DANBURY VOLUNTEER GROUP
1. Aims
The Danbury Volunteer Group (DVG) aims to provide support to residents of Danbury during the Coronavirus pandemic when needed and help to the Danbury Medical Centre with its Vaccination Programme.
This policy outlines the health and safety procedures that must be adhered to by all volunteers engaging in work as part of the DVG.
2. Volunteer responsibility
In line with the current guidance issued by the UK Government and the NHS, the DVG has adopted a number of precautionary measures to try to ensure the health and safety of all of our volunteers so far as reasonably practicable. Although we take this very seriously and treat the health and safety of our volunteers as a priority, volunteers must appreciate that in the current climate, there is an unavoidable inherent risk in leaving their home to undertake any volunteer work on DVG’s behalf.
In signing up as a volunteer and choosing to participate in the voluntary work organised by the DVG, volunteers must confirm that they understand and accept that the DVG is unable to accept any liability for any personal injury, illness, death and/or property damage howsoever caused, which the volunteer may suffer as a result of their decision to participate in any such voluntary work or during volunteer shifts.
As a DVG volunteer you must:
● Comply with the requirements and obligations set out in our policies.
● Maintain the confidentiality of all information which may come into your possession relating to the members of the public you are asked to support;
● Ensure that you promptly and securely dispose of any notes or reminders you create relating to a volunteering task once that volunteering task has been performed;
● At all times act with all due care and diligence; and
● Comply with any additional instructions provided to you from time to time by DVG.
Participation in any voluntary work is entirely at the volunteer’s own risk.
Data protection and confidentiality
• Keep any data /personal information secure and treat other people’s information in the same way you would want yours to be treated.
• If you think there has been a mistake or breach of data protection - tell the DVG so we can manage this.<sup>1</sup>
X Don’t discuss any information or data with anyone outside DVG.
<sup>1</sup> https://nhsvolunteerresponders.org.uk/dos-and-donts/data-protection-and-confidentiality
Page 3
++++
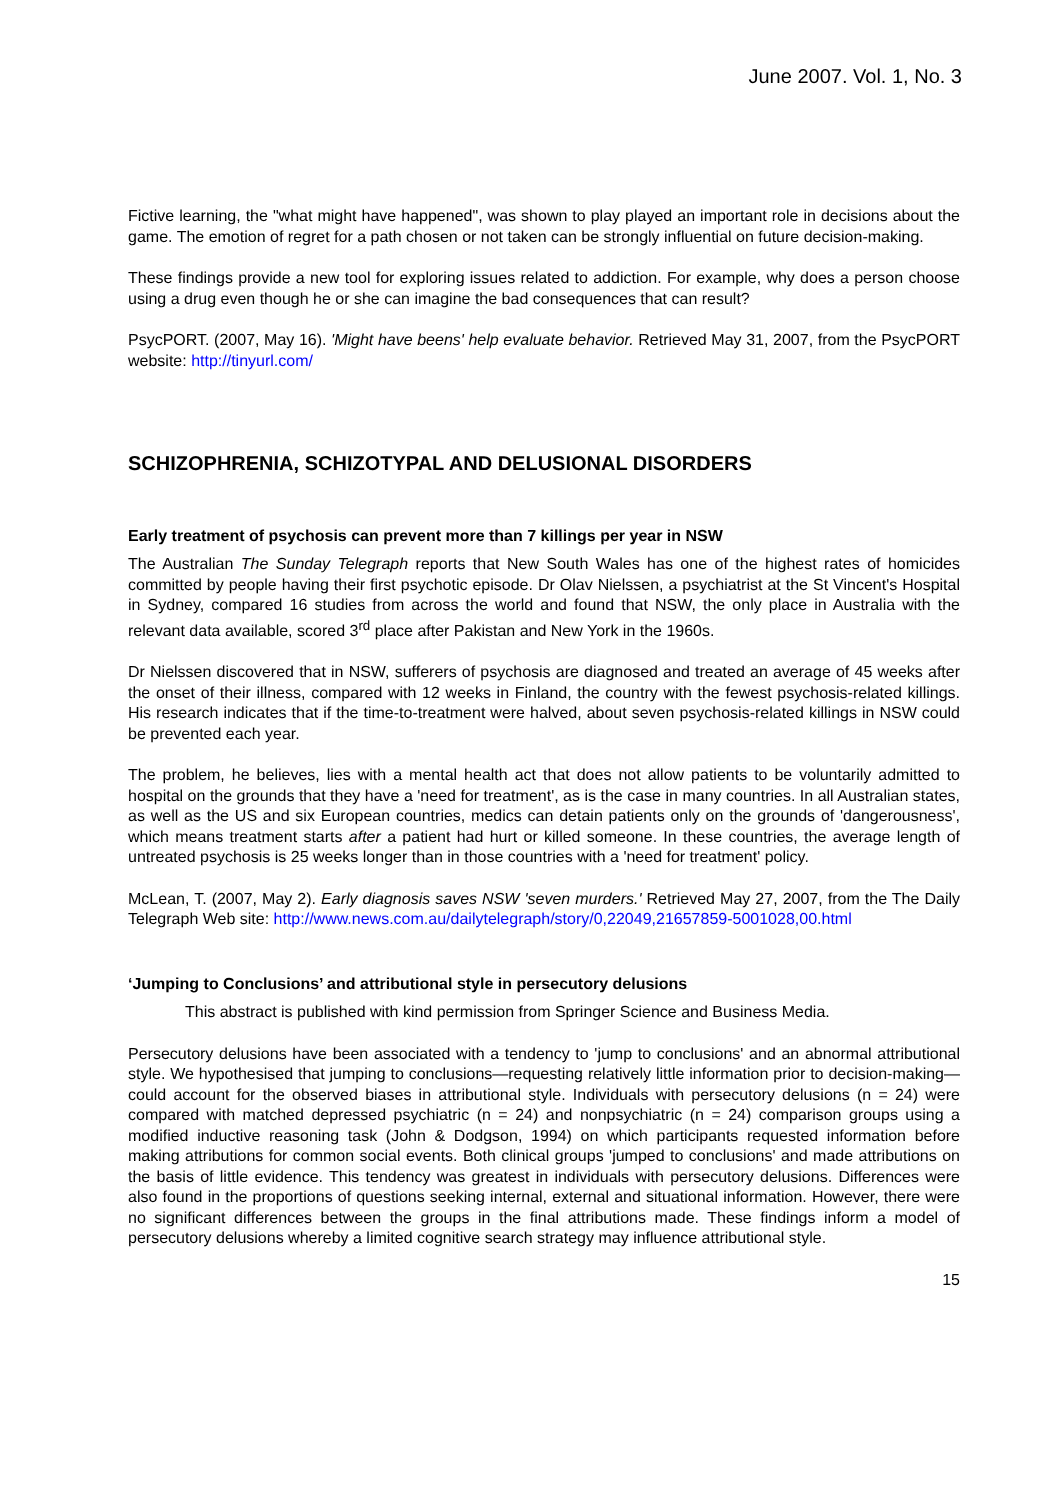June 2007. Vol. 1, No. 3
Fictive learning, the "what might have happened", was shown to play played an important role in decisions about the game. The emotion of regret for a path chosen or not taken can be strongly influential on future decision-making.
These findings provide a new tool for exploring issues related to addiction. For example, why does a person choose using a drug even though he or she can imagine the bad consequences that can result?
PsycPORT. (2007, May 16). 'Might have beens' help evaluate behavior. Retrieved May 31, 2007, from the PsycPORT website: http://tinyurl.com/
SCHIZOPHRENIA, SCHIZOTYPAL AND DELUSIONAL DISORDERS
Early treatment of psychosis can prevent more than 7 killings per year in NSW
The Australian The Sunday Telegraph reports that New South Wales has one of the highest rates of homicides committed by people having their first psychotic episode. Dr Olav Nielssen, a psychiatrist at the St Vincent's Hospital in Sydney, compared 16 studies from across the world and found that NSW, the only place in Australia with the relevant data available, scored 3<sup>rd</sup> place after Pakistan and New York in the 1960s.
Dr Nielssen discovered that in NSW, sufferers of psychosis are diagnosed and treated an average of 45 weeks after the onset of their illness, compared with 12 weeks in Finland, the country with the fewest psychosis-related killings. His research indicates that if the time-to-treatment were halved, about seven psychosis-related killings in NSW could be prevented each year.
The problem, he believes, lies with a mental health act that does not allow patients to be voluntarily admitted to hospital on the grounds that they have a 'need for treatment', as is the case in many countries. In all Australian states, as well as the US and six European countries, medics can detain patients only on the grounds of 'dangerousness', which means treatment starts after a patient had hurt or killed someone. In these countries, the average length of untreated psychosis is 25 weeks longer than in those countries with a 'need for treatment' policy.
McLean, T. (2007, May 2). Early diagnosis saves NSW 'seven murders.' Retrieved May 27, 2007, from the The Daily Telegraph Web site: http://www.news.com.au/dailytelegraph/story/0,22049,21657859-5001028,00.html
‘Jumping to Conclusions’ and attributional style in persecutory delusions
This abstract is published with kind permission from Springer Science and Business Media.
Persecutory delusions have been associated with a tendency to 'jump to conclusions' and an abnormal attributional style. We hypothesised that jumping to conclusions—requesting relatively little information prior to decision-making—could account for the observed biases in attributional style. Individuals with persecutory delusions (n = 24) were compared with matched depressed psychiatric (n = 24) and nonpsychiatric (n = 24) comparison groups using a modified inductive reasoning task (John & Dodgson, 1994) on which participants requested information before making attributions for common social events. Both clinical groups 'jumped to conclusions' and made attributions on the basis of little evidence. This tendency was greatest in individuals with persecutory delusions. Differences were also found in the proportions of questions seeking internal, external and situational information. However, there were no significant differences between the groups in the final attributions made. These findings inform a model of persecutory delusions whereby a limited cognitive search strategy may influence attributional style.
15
++++
(AIM OF THE EXERCISE): In the records above, find each line that mentions the word "weeks", and copy it.

(EXPECTED ANSWER):
Dr Nielssen discovered that in NSW, sufferers of psychosis are diagnosed and treated an average of 45 weeks after the onset of their illness, compared with 12 weeks in Finland, the country with the fewest psychosis-related killings. His research indicates that if the time-to-treatment were halved, about seven psychosis-related killings in NSW could be prevented each year.
The problem, he believes, lies with a mental health act that does not allow patients to be voluntarily admitted to hospital on the grounds that they have a 'need for treatment', as is the case in many countries. In all Australian states, as well as the US and six European countries, medics can detain patients only on the grounds of 'dangerousness', which means treatment starts after a patient had hurt or killed someone. In these countries, the average length of untreated psychosis is 25 weeks longer than in those countries with a 'need for treatment' policy.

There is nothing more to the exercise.